The following table summarizes the performance of BLINK for the considered datasets.

| dataset | biencoder accuracy (fast mode) | biencoder recall@10 | biencoder recall@30 | biencoder recall@100 | crossencoder normalized accuracy | overall unnormalized accuracy | support |
| ------------- | ------------- | ------------- | ------------- | ------------- | ------------- | ------------- | ------------- |
| AIDA-YAGO2 testa | 0.8145 | 0.9425 | 0.9639 | 0.9826 | 0.8700 | 0.8212 | 4766 |
| AIDA-YAGO2 testb | 0.7951 | 0.9238 | 0.9487 | 0.9663 | 0.8669 | 0.8027 | 4446 |
| ACE 2004 | 0.8443 | 0.9795| 0.9836 | 0.9836 | 0.8870 | 0.8689 | 244 |
| aquaint | 0.8662 | 0.9618| 0.9765| 0.9897 | 0.8889 | 0.8588 | 680 |
| clueweb - WNED-CWEB (CWEB) | 0.6747 | 0.8223 | 0.8609 | 0.8868 | 0.826 | 0.6825 | 10491 |
| msnbc | 0.8428 | 0.9303 | 0.9546 | 0.9676| 0.9031 | 0.8509 | 617 |
| wikipedia - WNED-WIKI (WIKI) | 0.7976 | 0.9347 | 0.9546 | 0.9776| 0.8609 | 0.8067 | 6383 |
| TAC-KBP 20101 | 0.8898 | 0.9549 | 0.9706 | 0.9843 | 0.9517 | 0.9087 | 1019 |

1 Licensed dataset available [here](https://catalog.ldc.upenn.edu/LDC2018T16).

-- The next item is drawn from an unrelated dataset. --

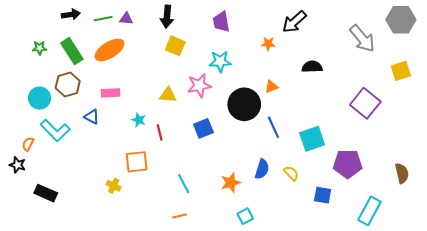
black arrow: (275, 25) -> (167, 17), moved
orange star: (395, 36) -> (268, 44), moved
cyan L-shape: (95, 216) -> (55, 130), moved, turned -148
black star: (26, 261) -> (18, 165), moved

## The BLINK knowledge base
The BLINK knowledge base (entity library) is based on the 2019/08/01 Wikipedia dump, downloadable in its raw format from [http://dl.fbaipublicfiles.com/BLINK/enwiki-pages-articles.xml.bz2](http://dl.fbaipublicfiles.com/BLINK/enwiki-pages-articles.xml.bz2)

## BLINK with solr as IR system
The first version of BLINK uses an [Apache Solr](https://lucene.apache.org/solr) based Information Retrieval system in combination with a BERT based cross-encoder.
This IR-based version is now deprecated since it's outperformed by the current BLINK architecture.
If you are interested in the old version, please refer to [this README](blink/candidate_retrieval/README.md).

## Troubleshooting

If the module cannot be found, preface the python command with `PYTHONPATH=.`

## License
BLINK is MIT licensed. See the [LICENSE](LICENSE) file for details.